The 1900 Olympic Games in Paris hosted what was surely the weirdest and most bizarre Olympic event of all time: live pigeon shooting.

The winner was Leon de Lunden of Belgium, who bagged 21 of the 300 birds that were released to the gun-toting competitors. Perhaps the sight of all those gory feathers fluttering down from the Olympic sky was too horrible for the audience and the organizers; the event never returned.

It may not have been an official Olympic sport, either - the IOC barely acknowledges Mr. de Lunden or the event in its archives. Yet pigeon shooting is just one of the strange competitions that give the 1900 Paris Olympics the gold for hosting the oddest events.

There were long jump and high jump competitions - for horses. For humans (men only), there was the standing broad jump and the standing high jump, both made without a running start. The gymnastic contestants had to struggle with rope climbing and lifting a stone that weighed 50 kg (about 110 pounds).

The tug-of-war, which had been an event in the ancient Olympics, was revived that year. It had two teams of eight men competing to drag the other over a distance of six feet within five minutes.

The 1900 games also included an aquatic obstacle race, where competitors had to climb over and swim under rows of boats in the River Seine. And there was an underwater swimming contest, which wasn't much of a spectator sport.

Finally, there was another first at the games in Paris: Women were allowed to compete in a couple of events, including croquet. That competition may have been a little too unconventional for the time - only one fan bought a ticket and attended the event. Croquet has not appeared again on the Olympic roster.

**INPUT DATA**

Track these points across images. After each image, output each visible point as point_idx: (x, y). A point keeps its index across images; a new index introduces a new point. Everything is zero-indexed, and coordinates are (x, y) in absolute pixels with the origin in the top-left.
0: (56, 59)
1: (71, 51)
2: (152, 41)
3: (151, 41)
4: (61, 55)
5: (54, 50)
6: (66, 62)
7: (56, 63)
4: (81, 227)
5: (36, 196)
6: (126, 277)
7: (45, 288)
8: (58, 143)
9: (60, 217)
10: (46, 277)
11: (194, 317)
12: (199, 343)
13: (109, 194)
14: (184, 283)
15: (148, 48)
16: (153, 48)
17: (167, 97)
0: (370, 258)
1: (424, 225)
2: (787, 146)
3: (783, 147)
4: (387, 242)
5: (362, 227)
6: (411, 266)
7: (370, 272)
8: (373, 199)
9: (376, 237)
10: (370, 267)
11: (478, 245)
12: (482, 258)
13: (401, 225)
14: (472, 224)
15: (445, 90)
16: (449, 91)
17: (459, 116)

==

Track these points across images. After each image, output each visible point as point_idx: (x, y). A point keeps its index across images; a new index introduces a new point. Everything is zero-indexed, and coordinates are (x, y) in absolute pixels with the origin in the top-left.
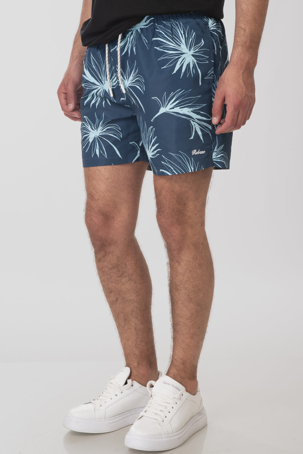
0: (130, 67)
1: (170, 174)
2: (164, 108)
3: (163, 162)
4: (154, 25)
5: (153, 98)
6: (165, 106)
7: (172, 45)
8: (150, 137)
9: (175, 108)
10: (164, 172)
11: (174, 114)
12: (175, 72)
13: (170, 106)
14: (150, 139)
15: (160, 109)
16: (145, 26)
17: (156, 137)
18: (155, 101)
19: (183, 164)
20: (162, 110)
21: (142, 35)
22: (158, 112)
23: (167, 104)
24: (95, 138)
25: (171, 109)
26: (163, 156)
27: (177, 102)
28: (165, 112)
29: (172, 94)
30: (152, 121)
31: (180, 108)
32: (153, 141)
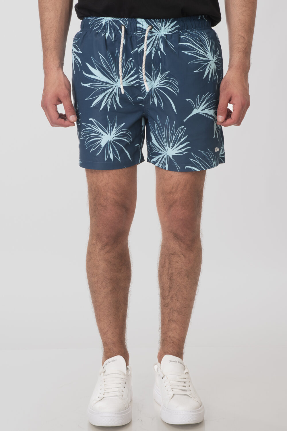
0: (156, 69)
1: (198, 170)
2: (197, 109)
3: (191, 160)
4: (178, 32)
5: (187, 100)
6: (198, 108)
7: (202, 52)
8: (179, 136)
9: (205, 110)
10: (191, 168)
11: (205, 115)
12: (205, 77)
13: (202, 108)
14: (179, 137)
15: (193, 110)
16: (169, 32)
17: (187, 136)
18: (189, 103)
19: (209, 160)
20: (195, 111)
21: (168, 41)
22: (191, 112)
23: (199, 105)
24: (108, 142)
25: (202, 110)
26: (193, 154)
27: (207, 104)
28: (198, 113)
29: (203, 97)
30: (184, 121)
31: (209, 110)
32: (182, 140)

**TASK GOAL**
Retype the part of the passage on the 1900 Paris Olympics from "The tug-of-war, which" to "the Olympic roster." without changing a word.

**SOLVED EXERCISE**
The tug-of-war, which had been an event in the ancient Olympics, was revived that year. It had two teams of eight men competing to drag the other over a distance of six feet within five minutes.

The 1900 games also included an aquatic obstacle race, where competitors had to climb over and swim under rows of boats in the River Seine. And there was an underwater swimming contest, which wasn't much of a spectator sport.

Finally, there was another first at the games in Paris: Women were allowed to compete in a couple of events, including croquet. That competition may have been a little too unconventional for the time - only one fan bought a ticket and attended the event. Croquet has not appeared again on the Olympic roster.